C’est ce genre de décisions qui lui valut l’accusation de pratiquer un pouvoir personnel. Il exprima à sa manière, porté par sa fougue et ses ambitions, la tendance d’une partie importante du mouvement national à donner un sens à l’indépendance en tentant de réaliser les aspirations sociales des masses populaires. Son action, « brouillonne » ou « despotique », selon les qualificatifs que lui collèrent ses adversaires, créa une situation de fait qui rendit difficile la tentative de la droite du Conseil de la Révolution qui le renversera le 19 juin 1965 de revenir en arrière.

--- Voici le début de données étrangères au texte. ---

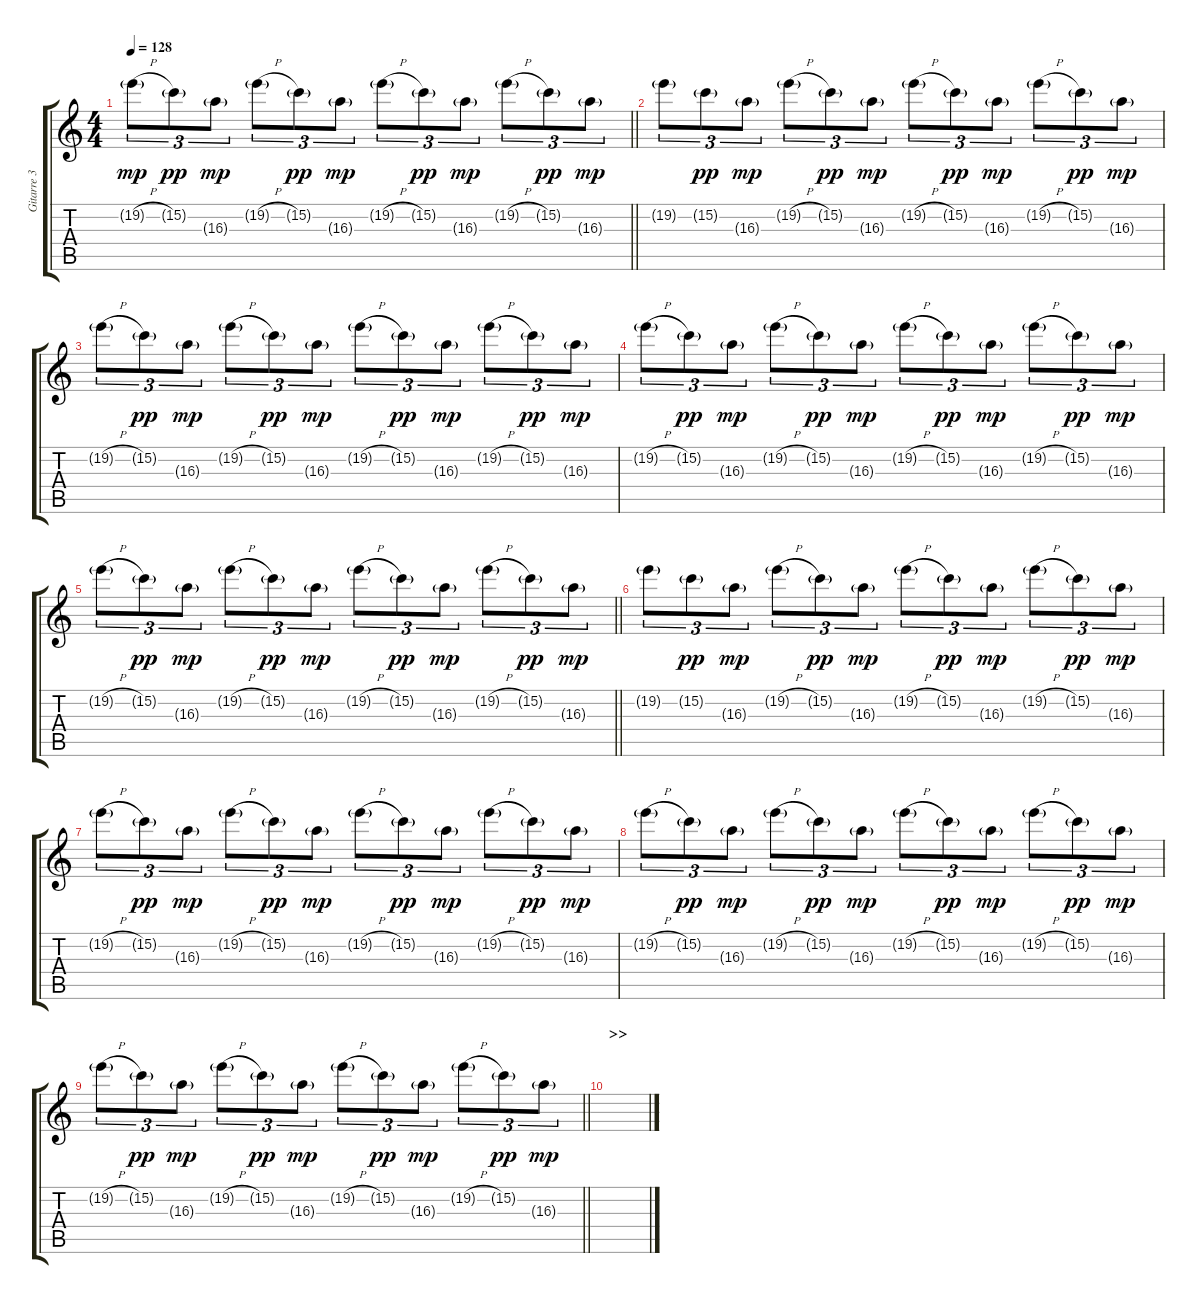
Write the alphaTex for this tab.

\track ("Gitarre 3" "Gitarre 3") {instrument electricguitarclean}
\staff {score tabs}
\tuning (D4 A3 F3 C3 G2 C2) {hide}
\ts (4 4)
\tempo 128
\clef g2
\barLineRight lightlight
\ks c
19.2{h g}.8{tu (3 2) dy mp} 15.2{g}.8{tu (3 2) dy pp} 16.3{g}.8{tu (3 2) dy mp} 19.2{h g}.8{tu (3 2)} 15.2{g}.8{tu (3 2) dy pp} 16.3{g}.8{tu (3 2) dy mp} 19.2{h g}.8{tu (3 2)} 15.2{g}.8{tu (3 2) dy pp} 16.3{g}.8{tu (3 2) dy mp} 19.2{h g}.8{tu (3 2)} 15.2{g}.8{tu (3 2) dy pp} 16.3{g}.8{tu (3 2) dy mp} |
19.2{g}.8{tu (3 2)} 15.2{g}.8{tu (3 2) dy pp} 16.3{g}.8{tu (3 2) dy mp} 19.2{h g}.8{tu (3 2)} 15.2{g}.8{tu (3 2) dy pp} 16.3{g}.8{tu (3 2) dy mp} 19.2{h g}.8{tu (3 2)} 15.2{g}.8{tu (3 2) dy pp} 16.3{g}.8{tu (3 2) dy mp} 19.2{h g}.8{tu (3 2)} 15.2{g}.8{tu (3 2) dy pp} 16.3{g}.8{tu (3 2) dy mp} |
19.2{h g}.8{tu (3 2)} 15.2{g}.8{tu (3 2) dy pp} 16.3{g}.8{tu (3 2) dy mp} 19.2{h g}.8{tu (3 2)} 15.2{g}.8{tu (3 2) dy pp} 16.3{g}.8{tu (3 2) dy mp} 19.2{h g}.8{tu (3 2)} 15.2{g}.8{tu (3 2) dy pp} 16.3{g}.8{tu (3 2) dy mp} 19.2{h g}.8{tu (3 2)} 15.2{g}.8{tu (3 2) dy pp} 16.3{g}.8{tu (3 2) dy mp} |
19.2{h g}.8{tu (3 2)} 15.2{g}.8{tu (3 2) dy pp} 16.3{g}.8{tu (3 2) dy mp} 19.2{h g}.8{tu (3 2)} 15.2{g}.8{tu (3 2) dy pp} 16.3{g}.8{tu (3 2) dy mp} 19.2{h g}.8{tu (3 2)} 15.2{g}.8{tu (3 2) dy pp} 16.3{g}.8{tu (3 2) dy mp} 19.2{h g}.8{tu (3 2)} 15.2{g}.8{tu (3 2) dy pp} 16.3{g}.8{tu (3 2) dy mp} |
\barLineRight lightlight
19.2{h g}.8{tu (3 2)} 15.2{g}.8{tu (3 2) dy pp} 16.3{g}.8{tu (3 2) dy mp} 19.2{h g}.8{tu (3 2)} 15.2{g}.8{tu (3 2) dy pp} 16.3{g}.8{tu (3 2) dy mp} 19.2{h g}.8{tu (3 2)} 15.2{g}.8{tu (3 2) dy pp} 16.3{g}.8{tu (3 2) dy mp} 19.2{h g}.8{tu (3 2)} 15.2{g}.8{tu (3 2) dy pp} 16.3{g}.8{tu (3 2) dy mp} |
19.2{g}.8{tu (3 2)} 15.2{g}.8{tu (3 2) dy pp} 16.3{g}.8{tu (3 2) dy mp} 19.2{h g}.8{tu (3 2)} 15.2{g}.8{tu (3 2) dy pp} 16.3{g}.8{tu (3 2) dy mp} 19.2{h g}.8{tu (3 2)} 15.2{g}.8{tu (3 2) dy pp} 16.3{g}.8{tu (3 2) dy mp} 19.2{h g}.8{tu (3 2)} 15.2{g}.8{tu (3 2) dy pp} 16.3{g}.8{tu (3 2) dy mp} |
19.2{h g}.8{tu (3 2)} 15.2{g}.8{tu (3 2) dy pp} 16.3{g}.8{tu (3 2) dy mp} 19.2{h g}.8{tu (3 2)} 15.2{g}.8{tu (3 2) dy pp} 16.3{g}.8{tu (3 2) dy mp} 19.2{h g}.8{tu (3 2)} 15.2{g}.8{tu (3 2) dy pp} 16.3{g}.8{tu (3 2) dy mp} 19.2{h g}.8{tu (3 2)} 15.2{g}.8{tu (3 2) dy pp} 16.3{g}.8{tu (3 2) dy mp} |
19.2{h g}.8{tu (3 2)} 15.2{g}.8{tu (3 2) dy pp} 16.3{g}.8{tu (3 2) dy mp} 19.2{h g}.8{tu (3 2)} 15.2{g}.8{tu (3 2) dy pp} 16.3{g}.8{tu (3 2) dy mp} 19.2{h g}.8{tu (3 2)} 15.2{g}.8{tu (3 2) dy pp} 16.3{g}.8{tu (3 2) dy mp} 19.2{h g}.8{tu (3 2)} 15.2{g}.8{tu (3 2) dy pp} 16.3{g}.8{tu (3 2) dy mp} |
\barLineRight lightlight
19.2{h g}.8{tu (3 2)} 15.2{g}.8{tu (3 2) dy pp} 16.3{g}.8{tu (3 2) dy mp} 19.2{h g}.8{tu (3 2)} 15.2{g}.8{tu (3 2) dy pp} 16.3{g}.8{tu (3 2) dy mp} 19.2{h g}.8{tu (3 2)} 15.2{g}.8{tu (3 2) dy pp} 16.3{g}.8{tu (3 2) dy mp} 19.2{h g}.8{tu (3 2)} 15.2{g}.8{tu (3 2) dy pp} 16.3{g}.8{tu (3 2) dy mp} |
\section ("" ">>")
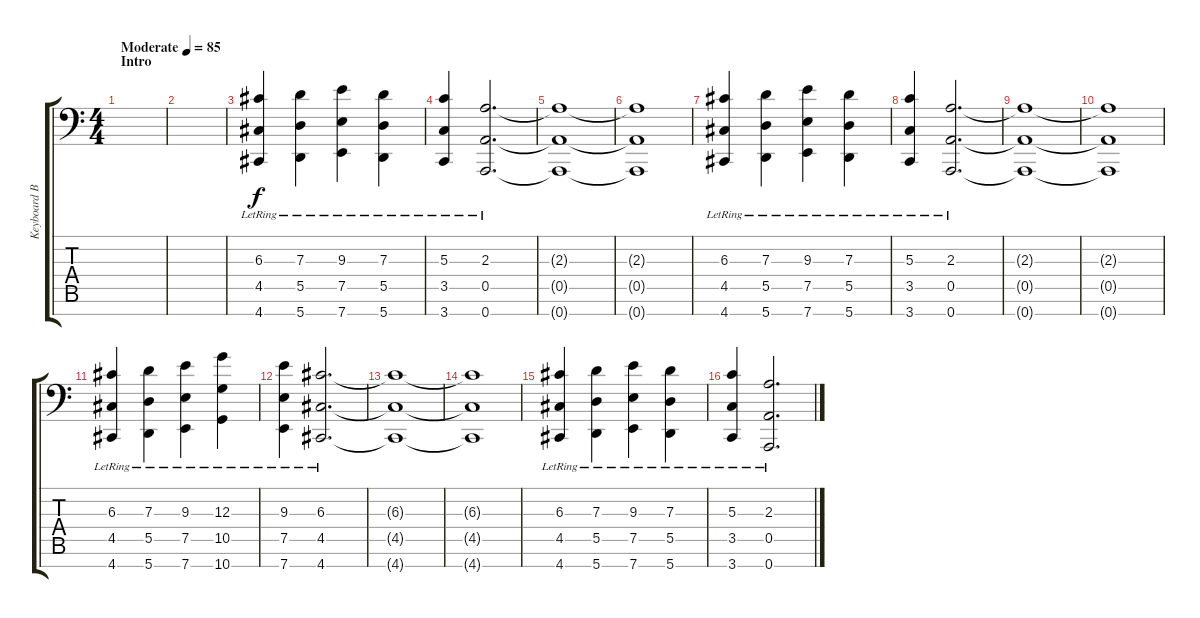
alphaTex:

\track ("Keyboard Base (Ahmed)" "Keyboard B") {instrument stringensemble1}
\staff {score tabs}
\tuning (E4 B3 G3 D3 A2 E2 A1) {hide}
\ts (4 4)
\section ("" "Intro")
\tempo (85 "Moderate")
\tempo 120
\tempo (85 "Moderate")
\clef f4
\ks c
|
|
(6.3 4.5{lr} 4.7).4{volume 11} (7.3 5.5{lr} 5.7).4 (9.3 7.5{lr} 7.7).4 (7.3 5.5{lr} 5.7).4 |
(5.3 3.5{lr} 3.7).4 (2.3 0.5{lr} 0.7).2{d} |
(2.3{t} 0.5{t} 0.7{t}).1{volume 6} |
(2.3{t} 0.5{t} 0.7{t}).1 |
(6.3 4.5{lr} 4.7).4{volume 11} (7.3 5.5{lr} 5.7).4 (9.3 7.5{lr} 7.7).4 (7.3 5.5{lr} 5.7).4 |
(5.3 3.5{lr} 3.7).4 (2.3 0.5{lr} 0.7).2{d} |
(2.3{t} 0.5{t} 0.7{t}).1{volume 6} |
(2.3{t} 0.5{t} 0.7{t}).1 |
(6.3 4.5{lr} 4.7).4{volume 11} (7.3 5.5{lr} 5.7).4 (9.3 7.5{lr} 7.7).4 (12.3 10.5{lr} 10.7).4 |
(9.3 7.5{lr} 7.7).4 (6.3 4.5{lr} 4.7).2{d} |
(6.3{t} 4.5{t} 4.7{t}).1{volume 6} |
(6.3{t} 4.5{t} 4.7{t}).1 |
(6.3 4.5{lr} 4.7).4{volume 11} (7.3 5.5{lr} 5.7).4 (9.3 7.5{lr} 7.7).4 (7.3 5.5{lr} 5.7).4 |
(5.3 3.5{lr} 3.7).4 (2.3 0.5{lr} 0.7).2{d}
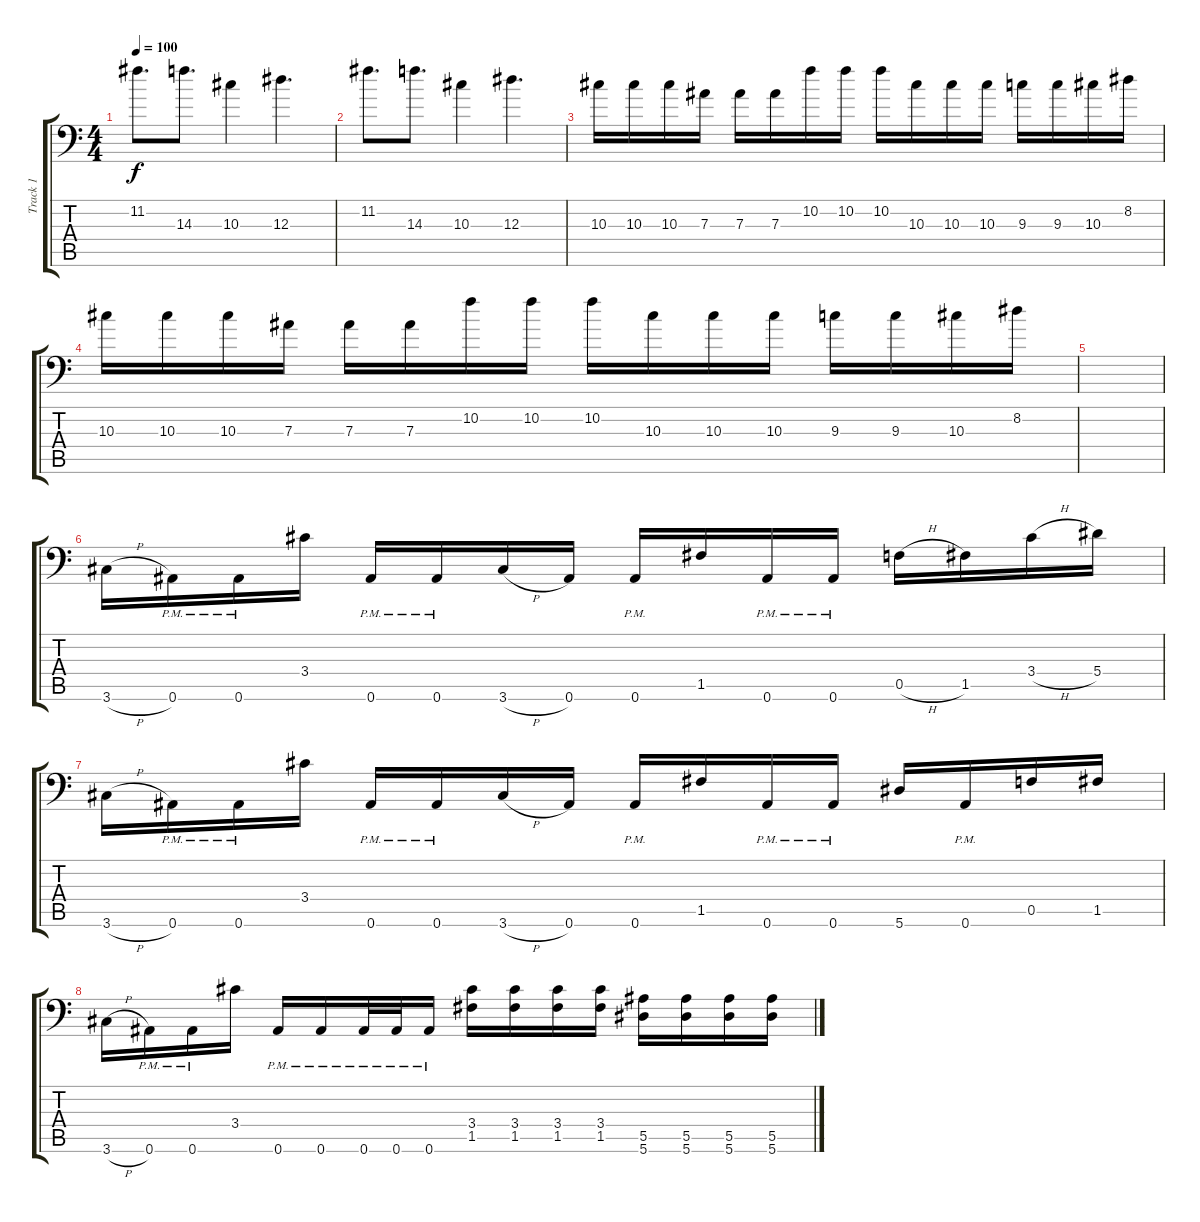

Bref, les actions « improvisées » de Ben Bella apparaissaient comme l’expression d’un égo démesuré aux yeux de ceux qui s’opposaient à lui. Mais quel est le dirigeant de la guerre de libération qui n’était pas mû par son "ego" ? Un "égo" d’autant plus exacerbé que cette guerre s’était terminée par une victoire éclatante sur la 4ème puissance militaire du monde. Le peuple algérien avait conquis par cette victoire un immense respect dans le monde. Quel chef n’était-il pas grisé par son rôle, si modeste fût-il, dans ce succès ? Tous les chefs et ils étaient nombreux, la lutte de libération ayant été populaire au sens plein du terme, tous se bousculaient devant la porte de la présidence du pays. Chacun tentait d’écarter l’autre pour se mettre en avant. Les choix fondamentaux de société étaient relégués chez la plupart au second plan. Jusqu’au congrès de Tripoli de mai-juin 1962, le FLN du 1er novembre n’avait pas de programme pour l’indépendance. A l’exception de ceux qui se retirèrent de la course faute de troupes pour les appuyer, ce fut une compétition de tous contre tous, jusqu’au jour où la partie fut remportée par celui qui détenait les clés du succès et s’était montré le plus hardi et le plus habile dans la définition des tâches nouvelles, ou le moins scrupuleux moralement.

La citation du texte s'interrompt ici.